### PROBLEM TO SOLVE
Reproduce word for word the part of the pandas transform step text below that opens with the words containing "The next step" and closes with "and usable format.".

### TEXT SEGMENT
The next step in this ETL pipeline is the transform step, where the raw data in the S3 bucket was taken and then transformed using pandas to transform it to a standard and usable format.

The following code was used to transform the data into a usable format. The transformed data were also uploaded to an S3 bucket.

def transform_data(df1,df2):
    print("Starting Transform Step . . .")
    # merge two datasets based on product_id 
    df_merged = pd.merge(df1,df2,how="inner",on="product_id")
    # Rename Columns 
    rename_dict = {
    "loves_count": "favorites_count",
    "rating_x": "avg_product_rating",
    "reviews": "product_reviews_count",
    "primary_category": "product_category",
    "child_count": "variations_count",
    "rating_y": "review_rating",
    "submission_time": "full_date",
    "skin_tone": "reviewer_skin_tone",
    "skin_type": "reviewer_skin_type",
    "eye_color": "reviewer_eye_color",
    "hair_color": "reviewer_hair_color",
    "price_usd": "product_price",
    "author_id": "reviewer_id"
    df_merged = df_merged.rename(columns=rename_dict)
    # cleaning nan values
    # 1. drop rows with nan values in review_text as it is most essential for product_reviews
    df_merged = df_merged.dropna(subset=["review_text"])
    #2. review_title is optional, so for rows with nan in review_title but certain values in review_text, fill the nan values with a default placeholder value
    df_merged["review_title"] = df_merged["review_title"].fillna("Review Provided")
    # 3. For categorical columns like reviewer_skin_tone, reviewer_skin_type, reviewer_hair_color, reviewer_eye_color replace the nan values with mode
    df_merged["reviewer_skin_tone"] = df_merged["reviewer_skin_tone"].fillna(df_merged["reviewer_skin_tone"].mode()[0])
    df_merged["reviewer_eye_color"] = df_merged["reviewer_eye_color"].fillna(df_merged["reviewer_eye_color"].mode()[0])
    df_merged["reviewer_skin_type"] = df_merged["reviewer_skin_type"].fillna(df_merged["reviewer_skin_type"].mode()[0])
    df_merged["reviewer_hair_color"] = df_merged["reviewer_hair_color"].fillna(df_merged["reviewer_hair_color"].mode()[0])
    # Creating new columns for date 
    df_merged["full_date"] = pd.to_datetime(df_merged["full_date"])
    df_merged["year"] = df_merged["full_date"].dt.year
    df_merged["month"] = df_merged["full_date"].dt.month
    df_merged["day"] = df_merged["full_date"].dt.day
    # Converting the values in reviewer_id column to int from object
    # checking for non-numeric reviewer_id
    df_merged["is_numeric"] = df_merged["reviewer_id"].apply(checkNumeric)
    # removing non numeric reviewer ids
    df_merged = df_merged[df_merged["is_numeric"] == True]
    # dropping the is_numeric column
    # converting reviewer_id to int
    df_merged["reviewer_id"] = df_merged["reviewer_id"].apply(lambda x: int(x))
    # Creating multiple dataframes for fact and dimension tables
    # Product Reviews Table: Fact Table
    reviews_df = df_merged[['product_id','brand_id','reviewer_id','full_date','review_title','review_text','review_rating']]
    reviews_df = reviews_df.rename(columns={'full_date': 'date_id'})

### INFORMATION PROVIDED
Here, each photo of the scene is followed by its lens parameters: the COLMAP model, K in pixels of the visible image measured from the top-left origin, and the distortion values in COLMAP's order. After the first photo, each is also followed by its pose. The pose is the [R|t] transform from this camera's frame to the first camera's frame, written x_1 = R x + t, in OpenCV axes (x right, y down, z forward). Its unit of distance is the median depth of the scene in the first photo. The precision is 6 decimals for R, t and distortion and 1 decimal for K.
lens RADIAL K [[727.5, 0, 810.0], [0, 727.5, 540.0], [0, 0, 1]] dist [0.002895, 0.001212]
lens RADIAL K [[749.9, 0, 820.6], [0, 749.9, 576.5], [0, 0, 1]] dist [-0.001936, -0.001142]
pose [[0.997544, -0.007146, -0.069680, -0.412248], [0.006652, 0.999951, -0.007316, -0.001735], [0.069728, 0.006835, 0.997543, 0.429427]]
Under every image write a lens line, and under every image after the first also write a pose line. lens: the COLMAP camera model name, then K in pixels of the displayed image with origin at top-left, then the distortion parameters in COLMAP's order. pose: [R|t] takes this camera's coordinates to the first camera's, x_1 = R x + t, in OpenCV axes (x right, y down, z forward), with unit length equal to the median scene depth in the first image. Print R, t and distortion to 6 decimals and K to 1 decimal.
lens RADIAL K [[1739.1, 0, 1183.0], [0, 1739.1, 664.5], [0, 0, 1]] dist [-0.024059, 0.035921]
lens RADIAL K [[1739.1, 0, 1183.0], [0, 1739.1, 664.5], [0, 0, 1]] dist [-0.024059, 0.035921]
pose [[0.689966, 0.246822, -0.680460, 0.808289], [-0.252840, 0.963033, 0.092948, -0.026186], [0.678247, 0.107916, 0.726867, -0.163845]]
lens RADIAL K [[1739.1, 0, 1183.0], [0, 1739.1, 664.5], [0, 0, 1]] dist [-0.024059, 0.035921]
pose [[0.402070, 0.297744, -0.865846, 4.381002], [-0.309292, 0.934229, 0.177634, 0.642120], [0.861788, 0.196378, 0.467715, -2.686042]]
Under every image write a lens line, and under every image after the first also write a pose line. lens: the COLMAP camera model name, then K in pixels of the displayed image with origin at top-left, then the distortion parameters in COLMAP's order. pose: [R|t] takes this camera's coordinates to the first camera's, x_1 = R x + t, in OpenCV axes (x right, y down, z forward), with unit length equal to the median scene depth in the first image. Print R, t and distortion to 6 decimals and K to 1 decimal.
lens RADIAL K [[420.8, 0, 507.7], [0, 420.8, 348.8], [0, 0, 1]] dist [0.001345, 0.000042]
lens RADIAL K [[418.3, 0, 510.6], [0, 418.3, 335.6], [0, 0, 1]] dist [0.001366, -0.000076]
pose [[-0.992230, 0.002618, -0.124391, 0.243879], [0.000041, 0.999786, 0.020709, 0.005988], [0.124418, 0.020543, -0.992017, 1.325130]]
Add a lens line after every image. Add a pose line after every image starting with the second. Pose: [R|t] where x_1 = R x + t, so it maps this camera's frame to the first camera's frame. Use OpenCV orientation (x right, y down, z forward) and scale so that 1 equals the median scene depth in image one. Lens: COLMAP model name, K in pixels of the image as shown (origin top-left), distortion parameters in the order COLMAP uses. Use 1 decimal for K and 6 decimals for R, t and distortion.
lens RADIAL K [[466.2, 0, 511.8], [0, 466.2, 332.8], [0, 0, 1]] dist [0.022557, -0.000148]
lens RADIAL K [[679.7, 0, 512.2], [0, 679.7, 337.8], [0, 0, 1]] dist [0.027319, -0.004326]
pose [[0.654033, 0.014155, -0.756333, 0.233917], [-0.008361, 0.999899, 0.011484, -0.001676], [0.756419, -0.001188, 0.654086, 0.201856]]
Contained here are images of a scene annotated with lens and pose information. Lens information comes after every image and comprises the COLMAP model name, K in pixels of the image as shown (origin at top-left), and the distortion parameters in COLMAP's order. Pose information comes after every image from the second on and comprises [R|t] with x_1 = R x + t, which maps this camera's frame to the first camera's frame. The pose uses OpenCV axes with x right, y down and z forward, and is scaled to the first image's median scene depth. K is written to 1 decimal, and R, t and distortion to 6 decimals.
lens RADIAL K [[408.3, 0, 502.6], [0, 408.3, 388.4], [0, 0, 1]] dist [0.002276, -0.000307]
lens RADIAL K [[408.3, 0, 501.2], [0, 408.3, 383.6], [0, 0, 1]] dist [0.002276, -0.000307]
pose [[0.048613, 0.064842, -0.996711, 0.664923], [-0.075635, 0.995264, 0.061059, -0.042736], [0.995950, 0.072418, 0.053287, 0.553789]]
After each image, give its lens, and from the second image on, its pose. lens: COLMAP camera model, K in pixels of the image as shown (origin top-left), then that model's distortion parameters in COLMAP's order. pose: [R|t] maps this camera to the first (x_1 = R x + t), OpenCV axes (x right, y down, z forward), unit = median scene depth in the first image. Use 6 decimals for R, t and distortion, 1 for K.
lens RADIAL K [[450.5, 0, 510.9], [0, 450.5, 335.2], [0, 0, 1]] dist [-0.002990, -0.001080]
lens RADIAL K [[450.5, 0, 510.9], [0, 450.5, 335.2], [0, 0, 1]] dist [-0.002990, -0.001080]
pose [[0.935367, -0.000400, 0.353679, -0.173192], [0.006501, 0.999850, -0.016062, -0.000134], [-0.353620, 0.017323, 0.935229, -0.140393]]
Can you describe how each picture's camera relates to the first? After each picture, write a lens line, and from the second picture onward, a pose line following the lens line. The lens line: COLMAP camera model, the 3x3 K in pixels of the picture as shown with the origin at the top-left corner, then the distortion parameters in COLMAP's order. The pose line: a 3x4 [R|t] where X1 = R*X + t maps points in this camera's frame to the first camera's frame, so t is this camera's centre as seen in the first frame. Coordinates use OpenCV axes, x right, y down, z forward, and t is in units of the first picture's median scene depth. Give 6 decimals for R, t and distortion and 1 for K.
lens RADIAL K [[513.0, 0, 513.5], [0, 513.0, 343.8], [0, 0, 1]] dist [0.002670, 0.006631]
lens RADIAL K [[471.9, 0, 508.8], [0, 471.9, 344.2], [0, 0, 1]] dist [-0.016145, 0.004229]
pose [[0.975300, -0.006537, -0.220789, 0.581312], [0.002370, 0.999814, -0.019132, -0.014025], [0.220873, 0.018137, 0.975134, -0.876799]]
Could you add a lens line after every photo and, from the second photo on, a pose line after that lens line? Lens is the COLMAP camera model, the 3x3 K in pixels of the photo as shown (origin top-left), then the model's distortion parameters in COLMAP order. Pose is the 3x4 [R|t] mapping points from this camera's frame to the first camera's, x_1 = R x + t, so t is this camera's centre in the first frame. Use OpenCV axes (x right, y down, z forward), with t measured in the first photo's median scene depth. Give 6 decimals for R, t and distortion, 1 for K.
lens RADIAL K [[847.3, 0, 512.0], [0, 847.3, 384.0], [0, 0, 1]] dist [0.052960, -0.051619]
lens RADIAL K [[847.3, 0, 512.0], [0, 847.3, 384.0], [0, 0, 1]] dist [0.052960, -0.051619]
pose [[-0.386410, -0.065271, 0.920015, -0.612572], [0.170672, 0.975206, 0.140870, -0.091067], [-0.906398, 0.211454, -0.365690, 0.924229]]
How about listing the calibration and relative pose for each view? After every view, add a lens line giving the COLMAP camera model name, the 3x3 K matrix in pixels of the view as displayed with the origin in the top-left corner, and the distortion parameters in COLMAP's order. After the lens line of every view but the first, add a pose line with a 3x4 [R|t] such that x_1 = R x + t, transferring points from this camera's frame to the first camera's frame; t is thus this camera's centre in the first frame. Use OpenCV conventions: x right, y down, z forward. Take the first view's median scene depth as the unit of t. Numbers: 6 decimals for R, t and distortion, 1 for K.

### ANSWER FOR THE TASK
The next step in this ETL pipeline is the transform step, where the raw data in the S3 bucket was taken and then transformed using pandas to transform it to a standard and usable format.